▸ **Instrução A**:
Responda com base no trecho sobre as teses de Benjamin:
(i) Em que ano o texto de Benjamin foi publicado pela primeira vez?
(ii) Qual editora publicou o livro de Michael Löwy?
(iii) A quem Benjamin escreveu a carta que fala em "malentendidos entusiasmados"?

##### Trecho apresentado

Seis teses sobre as "Teses"
Autômato jogador de xadrez construído
por von Kempelen e desenvolvido por
Johann Maetzel no séc. 19 que inspira
a 1° tese de Benjamin
Jeanne Marie Gagnebin
O texto de Walter Benjamin, "Sobre o conceito de História", também chamado de "Teses de filosofia da história", é bastante conhecido pelo público brasileiro. Por ocasião da publicação do livro de Michael Löwy ( Walter Benjamin: aviso de incêndio, Ed. Boitempo, São Paulo, 2005), que o comenta demoradamente, ganhou uma terceira tradução para o português. Gostaria, nesta pequena apresentação, de oferecer ao leitor alguns elementos de orientação nessas páginas ao mesmo tempo herméticas e fulgurantes.
I - Publicado pela primeira vez em 1942, em um número especial em homenagem a Benjamin da Revista do Instituto de Pesquisa Social, esse texto póstumo não tem versão definitiva. Existem vários manuscritos com número variável de teses. Essa situação reflete o fato de que Benjamin nunca cogitou publicá-lo tal qual quando o escreveu. Ele sabia muito bem que essas "teses" se prestariam a vários "malentendidos entusiasmados", como escreveu em uma carta a Gretel Adorno: esses malentendidos não tardaram a aparecer quando foi finalmente editado. Para Benjamin, as "teses" não têm nenhum caráter definitivo, não são um credo dogmático, mas oferecem, à ocasião, um balanço de pensamento e, mais ainda, umas "hipóteses" de pensamento, para não desesperar.

##########
##### Dados fornecidos

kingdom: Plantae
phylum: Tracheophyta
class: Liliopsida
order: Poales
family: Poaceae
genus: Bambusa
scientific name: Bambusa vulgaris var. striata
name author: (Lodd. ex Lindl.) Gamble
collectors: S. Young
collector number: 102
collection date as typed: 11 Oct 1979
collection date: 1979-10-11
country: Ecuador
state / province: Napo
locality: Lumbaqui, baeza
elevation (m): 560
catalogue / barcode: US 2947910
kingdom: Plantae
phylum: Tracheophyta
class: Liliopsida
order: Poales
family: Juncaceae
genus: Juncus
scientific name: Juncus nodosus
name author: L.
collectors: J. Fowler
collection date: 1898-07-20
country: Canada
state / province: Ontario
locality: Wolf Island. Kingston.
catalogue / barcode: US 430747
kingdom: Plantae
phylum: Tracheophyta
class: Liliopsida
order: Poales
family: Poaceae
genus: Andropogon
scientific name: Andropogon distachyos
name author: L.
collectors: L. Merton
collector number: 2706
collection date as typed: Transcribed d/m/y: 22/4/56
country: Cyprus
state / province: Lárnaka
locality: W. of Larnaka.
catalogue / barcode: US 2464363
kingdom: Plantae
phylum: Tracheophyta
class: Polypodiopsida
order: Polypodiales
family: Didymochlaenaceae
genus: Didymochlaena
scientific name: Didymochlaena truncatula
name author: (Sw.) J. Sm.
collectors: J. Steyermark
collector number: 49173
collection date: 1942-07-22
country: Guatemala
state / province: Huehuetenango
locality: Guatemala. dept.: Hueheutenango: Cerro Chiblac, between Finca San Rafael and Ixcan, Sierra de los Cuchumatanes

##########

▸ **Instrução B**: Transforme em lista numerada as linhas dos registros que vão da linha com "collectors: L. Merton" até o fim dos registros, incluindo as duas pontas. Deixe de fora as linhas em branco.

▸ **Resultado final A**:
(i) 1942.
(ii) Boitempo.
(iii) A Gretel Adorno.

▸ **Resultado final B**:
1. collectors: L. Merton
2. collector number: 2706
3. collection date as typed: Transcribed d/m/y: 22/4/56
4. country: Cyprus
5. state / province: Lárnaka
6. locality: W. of Larnaka.
7. catalogue / barcode: US 2464363
8. kingdom: Plantae
9. phylum: Tracheophyta
10. class: Polypodiopsida
11. order: Polypodiales
12. family: Didymochlaenaceae
13. genus: Didymochlaena
14. scientific name: Didymochlaena truncatula
15. name author: (Sw.) J. Sm.
16. collectors: J. Steyermark
17. collector number: 49173
18. collection date: 1942-07-22
19. country: Guatemala
20. state / province: Huehuetenango
21. locality: Guatemala. dept.: Hueheutenango: Cerro Chiblac, between Finca San Rafael and Ixcan, Sierra de los Cuchumatanes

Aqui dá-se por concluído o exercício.